Chemistry

Transcritical Cycle

Transcritical Cycle

A transcritical cycle is a thermodynamic cycle where the working fluid goes through both Subcritical and supercritical states. It is a cycle with a maximum pressure higher than the critical one. This is often the case when carbon dioxide, CO2, is the refrigerant. In transcritical systems, CO2 is cooled but does not condense at the gas cooler outlet, being above the critical temperature. The use of carbon dioxide as operating fluid in vapor compression refrigeration systems is nowadays receiving new attention, due to its environmental impact but also due to unexpectedly good performance. Transcritical CO2 cycle is recently considered as one of the most influential refrigerants for its characteristics such as non-ODP, negligible GWP, non-flammability and non-toxicity, despite the drawback of high working pressure. The phase change is gradual and all the physical and thermodynamic properties vary without discontinuity in the heat introduction process.

Advantages:

  • the system that completely uses natural refrigerants (CO2);
  • various studies have shown higher efficiency than any other type of installation at average outside temperatures less than 15°C;
  • technology becoming standardized, costs are falling.

Critical:

  • high pressures involved (up to 120 barg);
  • systems are normally more complex than traditional ones;
  • good efficiency even in warm climates, using additional technology such as parallel compressors.
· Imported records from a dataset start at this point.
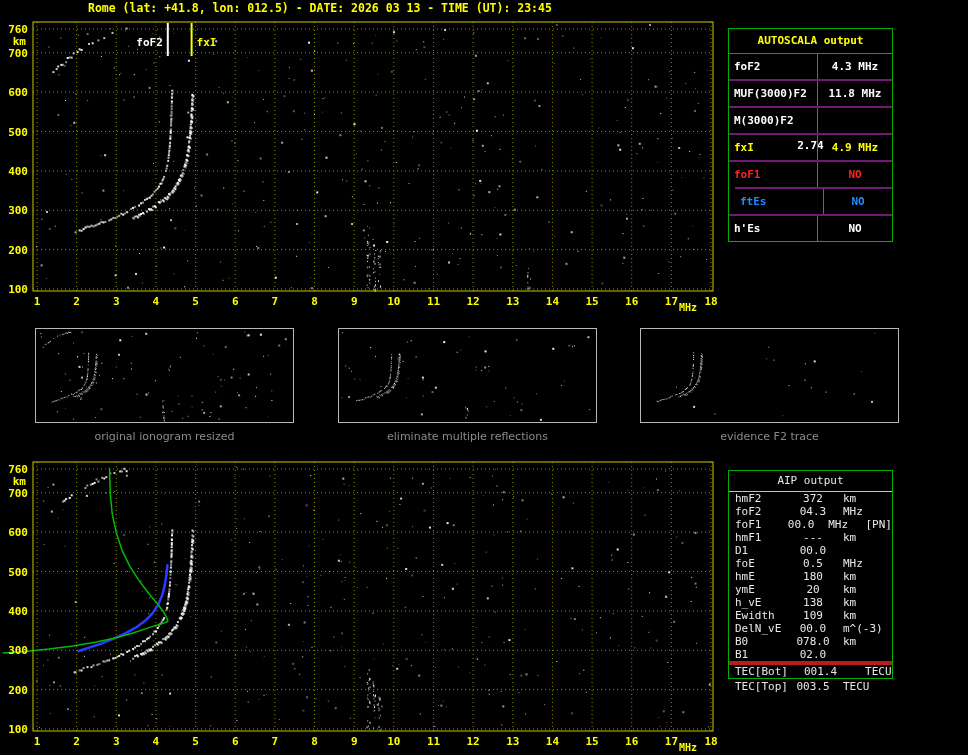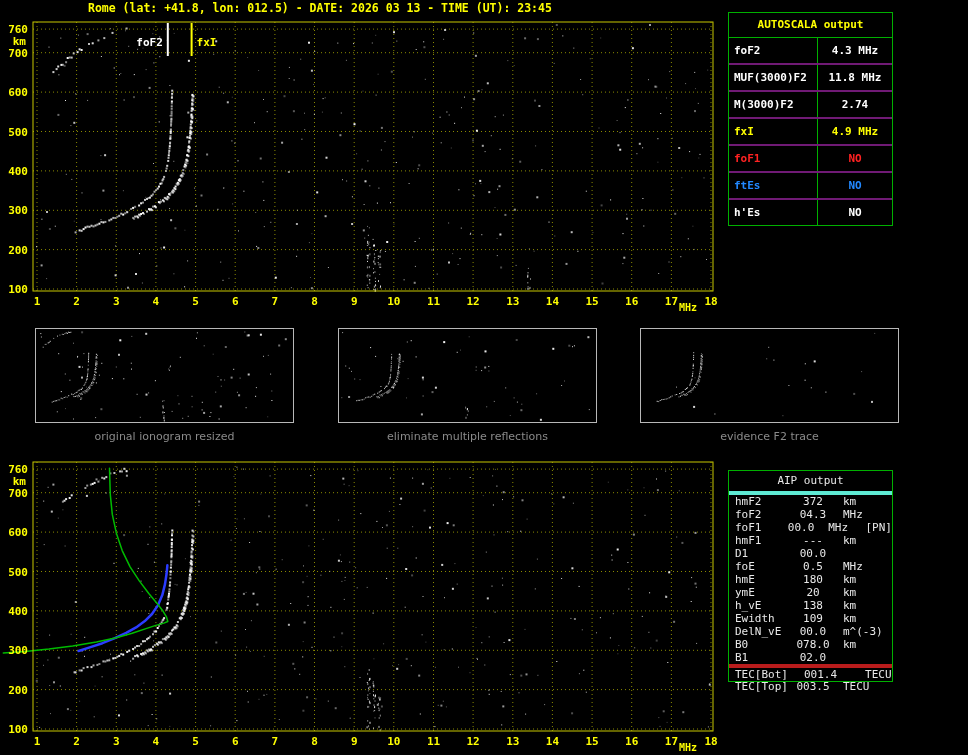--- a/index.html
+++ b/index.html
@@ -10,30 +10,30 @@
   #chart-top{left:0;top:20px;}
   #chart-bottom{left:0;top:460px;}
   .thumb{position:absolute;width:257px;height:93px;border:1px solid #b8b8b8;background:#000;}
   #thumb-box-0{left:35px;top:328px;}
   #thumb-box-1{left:338px;top:328px;}
   #thumb-box-2{left:640px;top:328px;}
   .thumb svg{left:0;top:0;}
   .thumb-cap{position:absolute;top:430px;width:259px;text-align:center;color:#8a8a8a;
              font-family:"DejaVu Sans",sans-serif;font-size:11px;}
   #cap-0{left:35px;} #cap-1{left:338px;} #cap-2{left:640px;}
-  #as-table{position:absolute;left:728px;top:12px;width:163px;border:1px solid #00b000;background:#000;}
+  #as-table{position:absolute;left:728px;top:28px;width:163px;border:1px solid #00b000;background:#000;}
   .as-header{height:24px;line-height:24px;text-align:center;color:#ffff00;font-weight:bold;font-size:11px;
              border-bottom:1px solid #00b000;}
   .as-row{display:flex;height:25px;line-height:25px;font-weight:bold;font-size:11px;}
   .as-row + .as-row{border-top:2px solid #701a75;}
   .as-label{width:83px;padding-left:5px;border-right:1px solid #00b000;}
   .as-value{flex:1;text-align:center;}
   #aip-table{position:absolute;left:728px;top:470px;width:163px;border:1px solid #00b000;background:#000;
              color:#e8e8e8;font-size:11px;}
-  .aip-header{height:20px;line-height:20px;text-align:center;border-bottom:4px solid #5eead4;}
+  .aip-header{height:20px;line-height:20px;text-align:center;border-bottom:1px solid #5eead4;}
   .aip-row{display:flex;height:13px;line-height:13px;white-space:nowrap;}
   .aip-label{width:60px;padding-left:6px;}
   .aip-value{width:36px;text-align:center;}
   .aip-unit{margin-left:12px;width:44px;}
   .aip-extra{}
   .aip-tec-sep{border-top:4px solid #b91c1c;gap:16px;}
   #aip-tec-top{position:absolute;left:729px;top:680px;width:161px;color:#e8e8e8;font-size:11px;}
 </style>
 </head>
 <body>
@@ -743,33 +743,33 @@
     <div class="as-header">AUTOSCALA output</div>
     <div id="as-body">
         <div class="as-row" style="color: rgb(255, 255, 255);">
           <div class="as-label">foF2</div>
           <div class="as-value">4.3 MHz</div>
         </div>
         <div class="as-row" style="color: rgb(255, 255, 255);">
           <div class="as-label">MUF(3000)F2</div>
           <div class="as-value">11.8 MHz</div>
         </div>
-        <div class="as-row" style="color: rgb(255, 255, 255);">
+        <div class="as-row" style="color: rgb(255, 255, 255); flex-direction: column;">
           <div class="as-label">M(3000)F2</div>
           <div class="as-value">2.74</div>
         </div>
         <div class="as-row" style="color: rgb(255, 255, 0);">
           <div class="as-label">fxI</div>
           <div class="as-value">4.9 MHz</div>
         </div>
         <div class="as-row" style="color: rgb(255, 34, 34);">
           <div class="as-label">foF1</div>
           <div class="as-value">NO</div>
         </div>
-        <div class="as-row" style="color: rgb(34, 136, 255);">
+        <div class="as-row" style="color: rgb(34, 136, 255); margin-left: 6px;">
           <div class="as-label">ftEs</div>
           <div class="as-value">NO</div>
         </div>
         <div class="as-row" style="color: rgb(255, 255, 255);">
           <div class="as-label">h'Es</div>
           <div class="as-value">NO</div>
         </div>
       </div>
   </div>
 

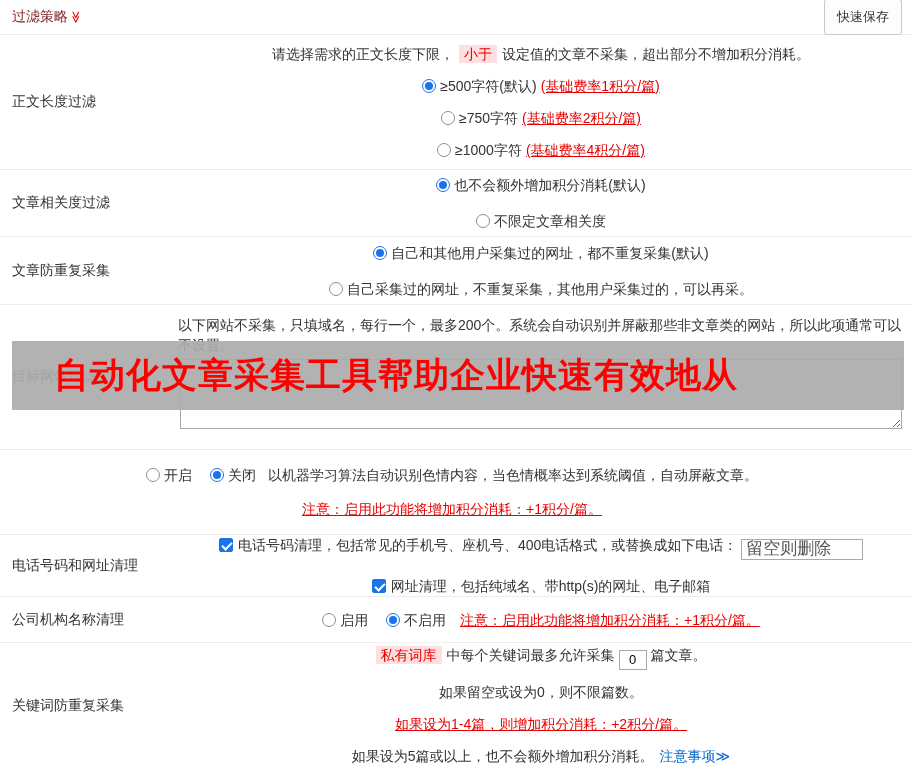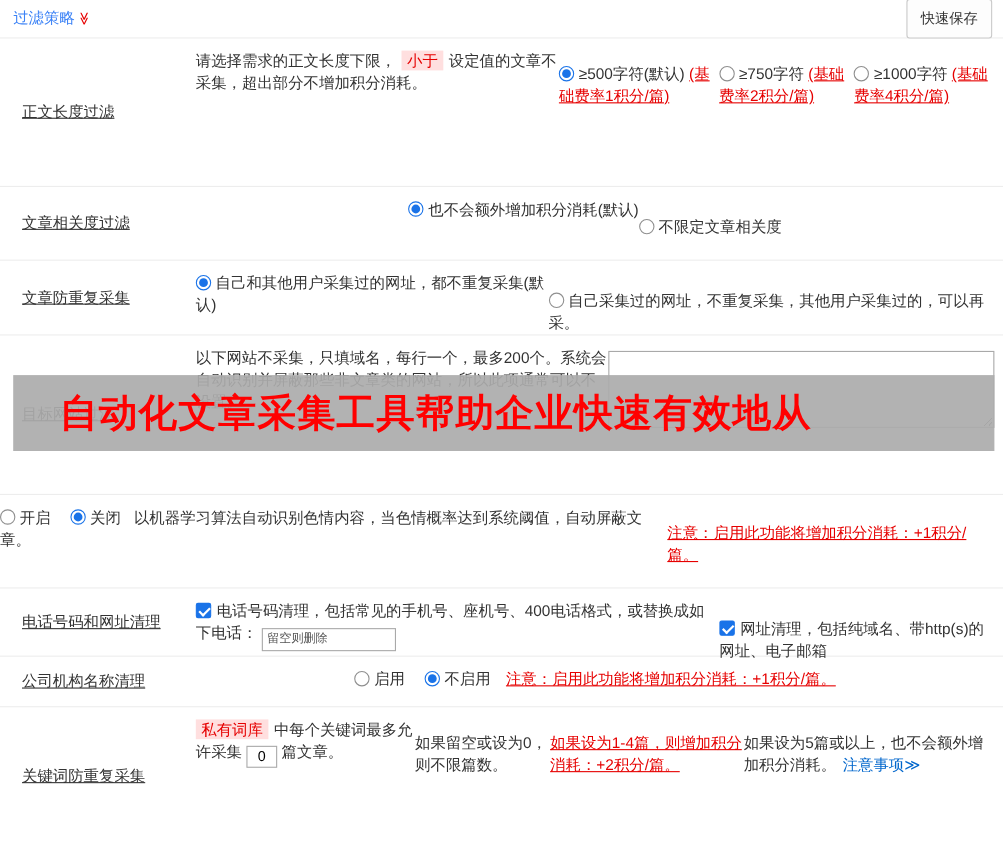--- a/index.html
+++ b/index.html
@@ -1,30 +1,30 @@
 <!DOCTYPE html>
 <html><head>
 <meta charset="utf-8">
 <style>
   * { box-sizing: border-box; margin: 0; padding: 0; }
   html,body { width: 912px; background: #fff; }
   body { font-family: "Liberation Sans", "DejaVu Sans", sans-serif; font-size: 14px; color: #333; position: relative; }
 
   .topbar { height: 35px; display: flex; align-items: center; justify-content: space-between;
             padding: 0 10px 0 12px; border-bottom: 1px solid #ededed; }
-  .page-title { color: #3b82f6; font-size: 14px; cursor: pointer; }
+  .page-title { color: #7f1d1d; font-size: 14px; cursor: pointer; }
   .chev { display: inline-block; color: #e60000; font-size: 12px; transform: rotate(90deg); margin-left: 2px; }
   .save-btn { background: #fdfdfd; border: 1px solid #c9c9c9; border-radius: 3px; padding: 8px 12px;
               font-size: 13px; color: #333; cursor: pointer; font-family: inherit; }
 
   .row { display: flex; border-bottom: 1px solid #ededed; }
-  .row-label { width: 178px; flex-shrink: 0; padding-left: 20px; display: flex; align-items: center;
-               color: #333; font-size: 14px; text-decoration: underline; }
-  .row-content { flex: 1; display: flex; flex-direction: row; justify-content: center;
-                 padding: 10px 8px 10px 0; }
+  .row-label { width: 178px; flex-shrink: 0; padding-left: 12px; display: flex; align-items: center;
+               color: #333; font-size: 14px; }
+  .row-content { flex: 1; display: flex; flex-direction: column; justify-content: center;
+                 padding: 10px 8px 10px 0; align-items: center; }
   .line { line-height: 20px; }
 
   .red { color: #e60000; text-decoration: underline; }
   .note { color: #e60000; text-decoration: underline; margin-left: 4px; }
   .hl { color: #e60000; background: #ffdfdf; padding: 1px 5px; margin: 0 5px; }
   .link { color: #0066cc; cursor: pointer; margin-left: 6px; }
 
   .opt { cursor: pointer; display: block; }
   .radio { display: inline-block; width: 14px; height: 14px; border: 1px solid #8f8f8f; border-radius: 50%;
            background: #fff; vertical-align: -2px; margin-right: 4px; position: relative; }
@@ -33,21 +33,21 @@
            border-radius: 50%; background: #1a73e8; }
   .checkbox { display: inline-block; width: 14px; height: 14px; border: 1px solid #8f8f8f; border-radius: 2px;
            background: #fff; vertical-align: -2px; margin-right: 5px; position: relative; }
   .checkbox.checked { background: #1a73e8; border-color: #1a73e8; }
   .checkbox.checked::after { content: ""; position: absolute; left: 4px; top: 1px; width: 4px; height: 8px;
            border: solid #fff; border-width: 0 2px 2px 0; transform: rotate(45deg); }
 
   textarea.site-box { width: calc(100% - 4px); height: 70px; border: 1px solid #a9a9a9; resize: both;
            font-family: inherit; font-size: 13px; padding: 3px; margin-top: 4px; }
   input.phone-input { width: 122px; height: 21px; border: 1px solid #a9a9a9; font-family: inherit;
-           font-size: 11px; padding: 0 4px; color: #333; vertical-align: -4px; }
+           font-size: 17px; padding: 0 4px; color: #333; vertical-align: -4px; }
   input.phone-input::placeholder { color: #555; }
   input.count-input { width: 28px; height: 20px; border: 1px solid #a9a9a9; font-family: inherit;
            font-size: 13px; text-align: center; margin: 0 4px; vertical-align: -4px; }
 
   .gap8  > * + * { margin-top: 16px; }
   .gap12 > * + * { margin-top: 12px; }
   .gap14 > * + * { margin-top: 14px; }
 
   .watermark { position: absolute; left: 12px; top: 341px; width: 892px; height: 69px;
            background: rgba(171,171,171,0.92); display: flex; align-items: center; padding-left: 42px;

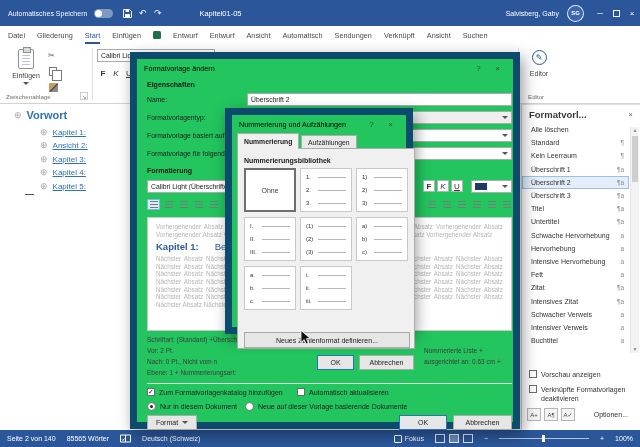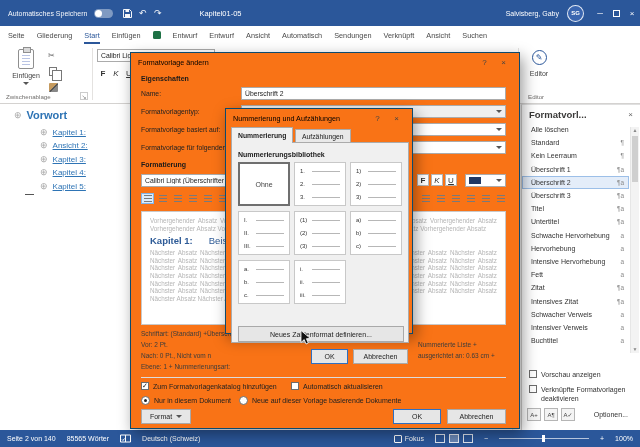--- a/index.html
+++ b/index.html
@@ -68,21 +68,21 @@
 
   
   .statusbar{position:absolute;left:0;right:0;bottom:0;height:17px;background:#2b579a;color:#fff;display:flex;align-items:center;font-size:7px;padding:0 7px;gap:11px;z-index:5}
   .viewbtn{width:10px;height:9px;border:1px solid rgba(255,255,255,.85);display:block}
   .viewbtn.active{background:rgba(255,255,255,.3)}
   .focus-ic{width:8px;height:8px;border:1px solid #fff;border-radius:1px;display:block}
   .ztrack{width:90px;height:1px;background:rgba(255,255,255,.65);position:relative}
   .zthumb{position:absolute;left:43px;top:-3px;width:3px;height:7px;background:#fff}
 
   
-  .dialog{position:absolute;background:#f97316;border:1px solid #0c4a6e;box-shadow:3px 5px 14px rgba(0,0,0,.4);font-size:7px;color:#222}
+  .dialog{position:absolute;background:#22c55e;border:7px solid #0c4a6e;box-shadow:3px 5px 14px rgba(0,0,0,.4);font-size:7px;color:#222}
   .dlg-title{height:18px;display:flex;align-items:center;padding:0 7px;font-size:7.2px;color:#000}
   .dlg-x{margin-left:auto;display:flex;gap:2px}
   .dlg-btn{width:17px;height:14px;display:flex;align-items:center;justify-content:center;color:#444;font-size:8px}
   .section{font-weight:bold;color:#1a1a1a}
   .field-label{position:absolute;left:10px;font-size:6.8px;color:#222}
   .btn{background:#e6e6e6;border:1px solid #a9a9a9;display:flex;align-items:center;justify-content:center;font-size:7px;color:#222}
   .btn.default{border-color:#2f6fc1}
   .licon{width:13px;height:11px;border:1px solid transparent;display:inline-flex;align-items:center;justify-content:center}
   .licon.active{border-color:#7eb4ea;background:#dcebfa}
   .lns{width:8px;height:7px;background:repeating-linear-gradient(to bottom,#7a7a7a 0 1px,transparent 1px 3px);display:block}
@@ -120,21 +120,21 @@
     <span class="avatar">SG</span>
     <span class="winbtn">─</span>
     <span class="winbtn">
         <span class="maxbox"></span>
       </span>
     <span class="winbtn">×</span>
   </div>
 </div>
 
 <div class="ribbon-tabs">
-  <span class="rtab">Seite</span>
+  <span class="rtab">Datei</span>
   <span class="rtab">Gliederung</span>
   <span class="rtab active">Start</span>
   <span class="rtab">Einfügen</span>
   <span class="green-sq"></span>
   <span class="rtab">Entwurf</span>
   <span class="rtab">Entwurf</span>
   <span class="rtab">Ansicht</span>
   <span class="rtab">Automatisch</span>
   <span class="rtab">Sendungen</span>
   <span class="rtab">Verknüpft</span>

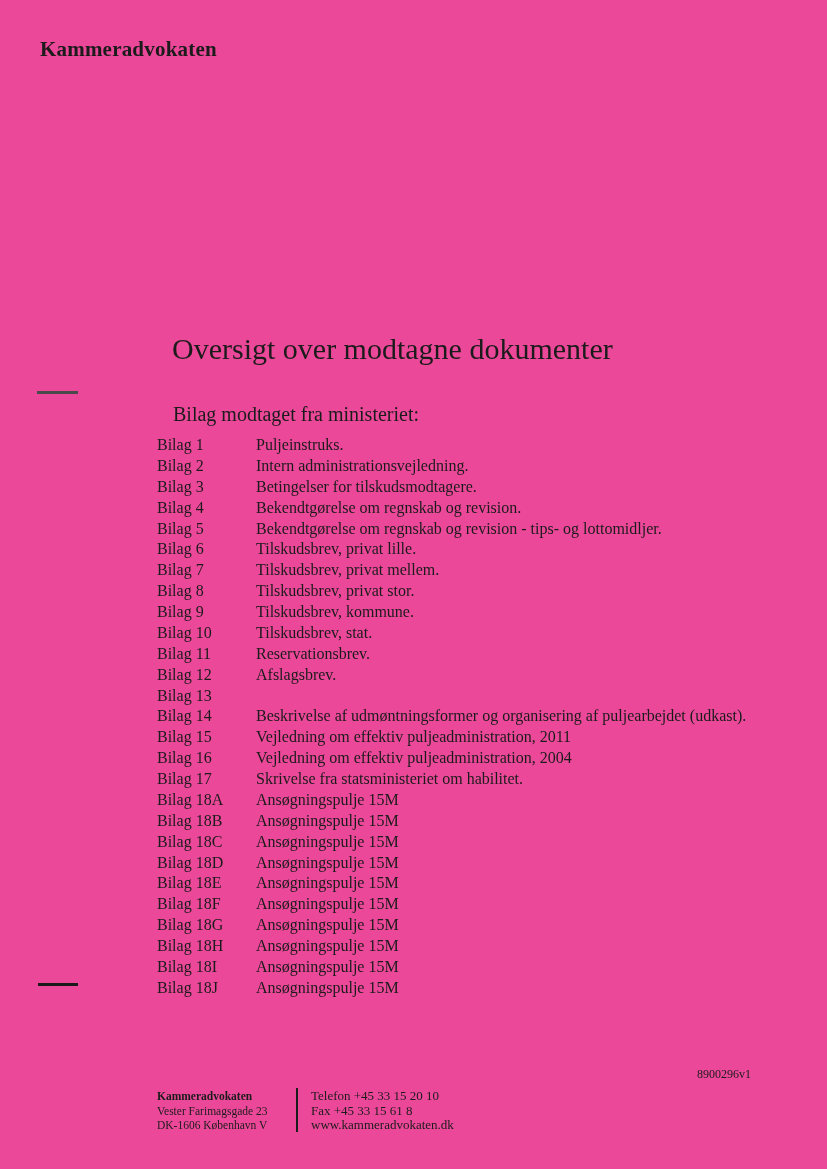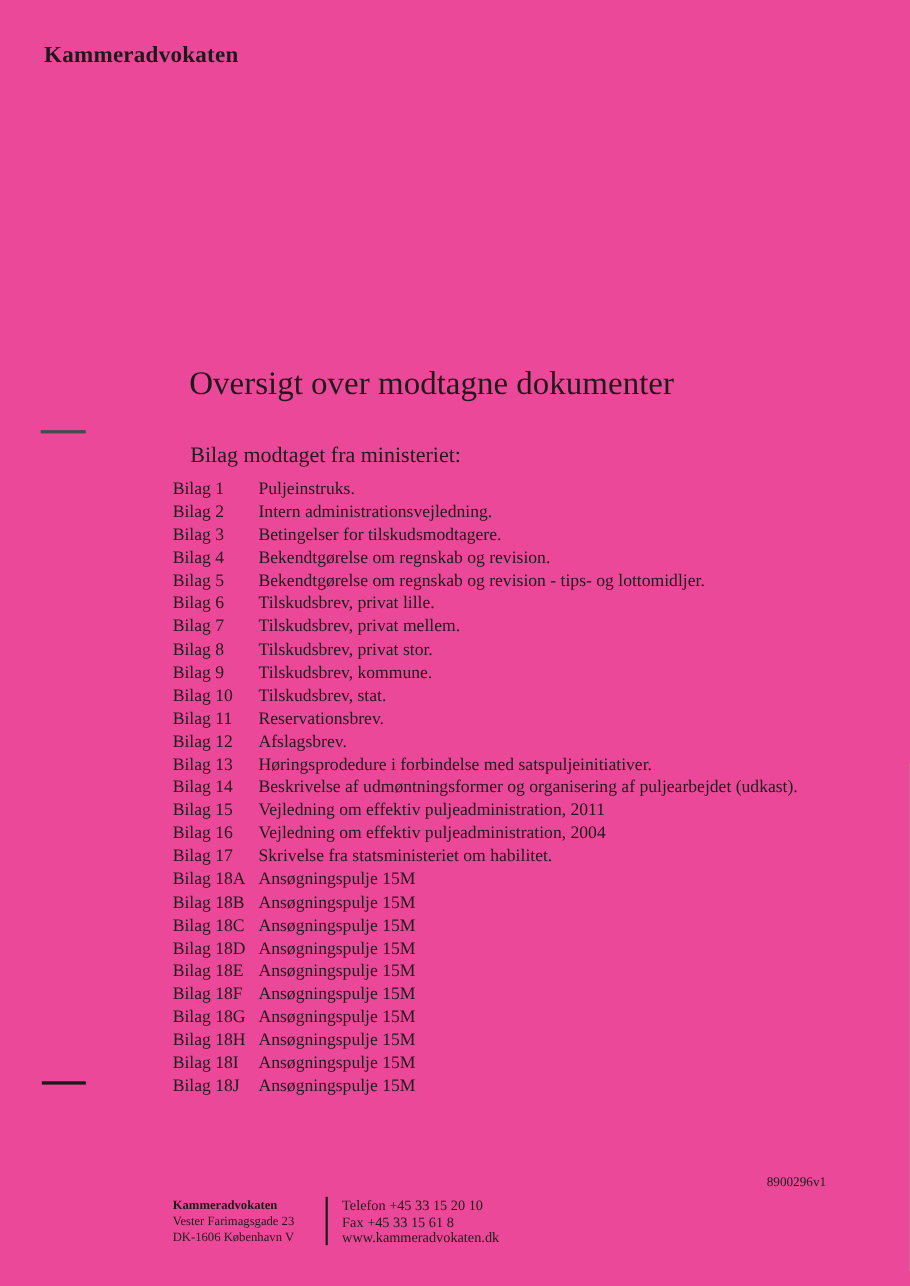--- a/index.html
+++ b/index.html
@@ -66,20 +66,21 @@
     position: absolute;
     left: 157px;
     top: 435px;
     width: 640px;
   }
   .bilag-row {
     display: flex;
     font-size: 16px;
     line-height: 20.88px;
     white-space: nowrap;
+    gap: 21px;
   }
   .bilag-label {
     flex: 0 0 78px;
   }
   .bilag-desc {
     flex: 1 1 auto;
   }
   .footer-left {
     position: absolute;
     left: 157px;
@@ -185,21 +186,20 @@
     <span class="bilag-desc">Reservationsbrev.</span>
   </div>
 
   <div class="bilag-row">
     <span class="bilag-label">Bilag 12</span>
     <span class="bilag-desc">Afslagsbrev.</span>
   </div>
 
   <div class="bilag-row">
     <span class="bilag-label">Bilag 13</span>
-    <span class="bilag-desc">Høringsprodedure i forbindelse med satspuljeinitiativer.</span>
   </div>
 
   <div class="bilag-row">
     <span class="bilag-label">Bilag 14</span>
     <span class="bilag-desc">Beskrivelse af udmøntningsformer og organisering af puljearbejdet (udkast).</span>
   </div>
 
   <div class="bilag-row">
     <span class="bilag-label">Bilag 15</span>
     <span class="bilag-desc">Vejledning om effektiv puljeadministration, 2011</span>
The modern transcritical cycle was developed in 1988–1991 by the Norwegian professor Gustav Lorentzen (1915–1995) and his team. CO2 is a component of our atmosphere that is essential to life. It has no ozone depletion potential and insignificant global warming potential, so CO2 has no regulatory liability, as do HFCs. A transcritical cycle differs from a conventional phase-change vapor compression cycle as for the heat rejection phase in the high-temperature cycle section, which is not operated through a condenser, being replaced by a gas cooler, where the CO2 temperature decreases over a large temperature range. They are interesting because they can achieve higher efficiency compared to the subcritical ones if a finite heat capacity source is available.